→ **EXTRACT**
◇ ◇ ◇ ◇ ◇ ◇ ◇
The doctors delivered an ultimatum: either undergo experimental laser surgery to cauterize the bleeding spot, which would burn out some vision permanently; or take my chances, do nothing, and hope it stops on its own, but risk losing all the vision in that eye. I went for option number 1.


The treatment, called Photodynamic Therapy (PDT), was a strange thing to go though. The doctors put Clockwork Orange-esque metal things under my eyelids to hold them open while a technician stood behind me, dropping saline in my eyes because I couldn't blink. And I just watched the laser as it burned out my eye. I mean, I have a morbid curiosity about these kinds of things anyway, but I was physically incapable of looking away even if I wanted to.



The surgery left me with a big blind spot in the center of my left field of vision, but it stopped any further bleeding. I still have that spot today. If I look at you out of only my left eye, it looks something like this:



It's especially pronounced on black and white backgrounds and on straight lines, which is why the Amsler Grid test is used to identify new problem spots. You're supposed to look at it every day. I have it as the background of my phone.




You can probably imagine the hilariously fun times I have trying to align objects in Powerpoint and other programs when straight lines look wavy.


Thankfully, I still have my right eye, the "good" eye, which lets me read and see details. The peripheral vision in the left eye is fine, too.


However, the worst part about PIC is the uncertainty of having a flare-up, a period when new holes, or spots, appear in the retina. Active spots show signs of inflammation and fluid buildup, which can permanently destroy vision. As soon as I see any dark spot in my eye, I have to nail it with treatment or risk more blindness.


Spots are usually treated with The World's Most Cringe-Inducing Procedure: needles to the eyeball. That's right: the doctors stick a needle into my eye and give an injection of steroids or substances like Avastin, which inhibit the growth of new blood vessels that can lead to bleeding. It actually sounds a lot worse than it is. The eye doesn't have a lot of nerves, so that combined with some numbing drops results in nothing more than a feeling of weird pressure and a grossly bloodshot eye for a week or so. But bonus: if you have it on Halloween, you can be an awesome zombie.


Flare-ups have an autoimmune component, but nobody really knows what triggers them. For me, it seems to happen in the winter and/or when I'm under more stress than usual. Celiac Disease also runs in my family, and my general practitioner suggested I try eating gluten free for a while to see if it helps.
◇ ◇ ◇ ◇ ◇ ◇ ◇
→ **QUESTIONS ON THE MATERIAL**
1. Which substances does the account of living with PIC say were dropped or injected into the eye? List them all.
2. In the account of living with PIC, what does the writer use as a phone background?
3. Write the next few paragraphs of the account of living with PIC, starting after its last sentence.
The entries aren't needed for any of this.
◇ ◇ ◇ ◇ ◇ ◇ ◇
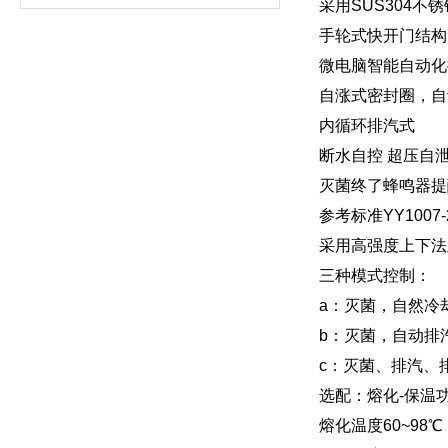
采用SUS304不锈
手轮式快开门结构
微电脑智能自动化
自涨式密封圈，自
内循环排汽式
断水自控 超压自泄
灭菌终了蜂鸣器提
参考标准YY1007-
采用高强度上下法
三种模式控制：
a：灭菌，自然冷
b：灭菌，自动排
c：灭菌、排汽、
选配：熔化-保温
熔化温度60~98℃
◇ ◇ ◇ ◇ ◇ ◇ ◇
→ **ANSWERS BY TASK**
1.
- Saline
- Numbing drops
- Steroids
- Avastin

2. The Amsler Grid test.

3.
I'm in the middle of a flare-up now, and it's in my right eye. The "good" eye. The one I'm relying on to read, look at people's faces, play video games, see stupid things on reddit, have a job, have a life. The spots I'm seeing are like a triangle grouped right around  my center of vision, just outside of it. I can see them creeping in as I write this post. If any one of them starts leaking, it could kill my vision forever. All I can really do is notice them when they appear and get to a retinal doctor as soon as possible. Other than "don't hang upside down or lift really heavy things," no one has any advice for me.


The spots have gotten dramatically worse over the past few years. This picture compares my eye in 2001 (on the left) to 2013, a few days ago. Note all the white spots: they aren't supposed to be there. Most of them appear far from the fovea, the center of vision, which means I can't even detect the loss of vision. It's the ones close to the center that pose a threat.



I'm a visual person; I learn by reading. Almost all my work is reading and writing. I don't know what I'd do if I couldn't see words. I'd still have peripheral vision, though, which is far better than total blindness, and I'm grateful for dodging that. It runs in my family: my grandfather, my dad's father, went completely blind in his thirties and no one ever knew the cause.


So I'm headed to the doctor in just over an hour for a series of needles and injections and uncertainty. All I can do is hope for the best, appreciate the vision I still have, and share my story in case it helps anyone else out there who's as scared as I am.


That, or just wait for stem cell replacement to take off. Or cybernetic eyes. I want those.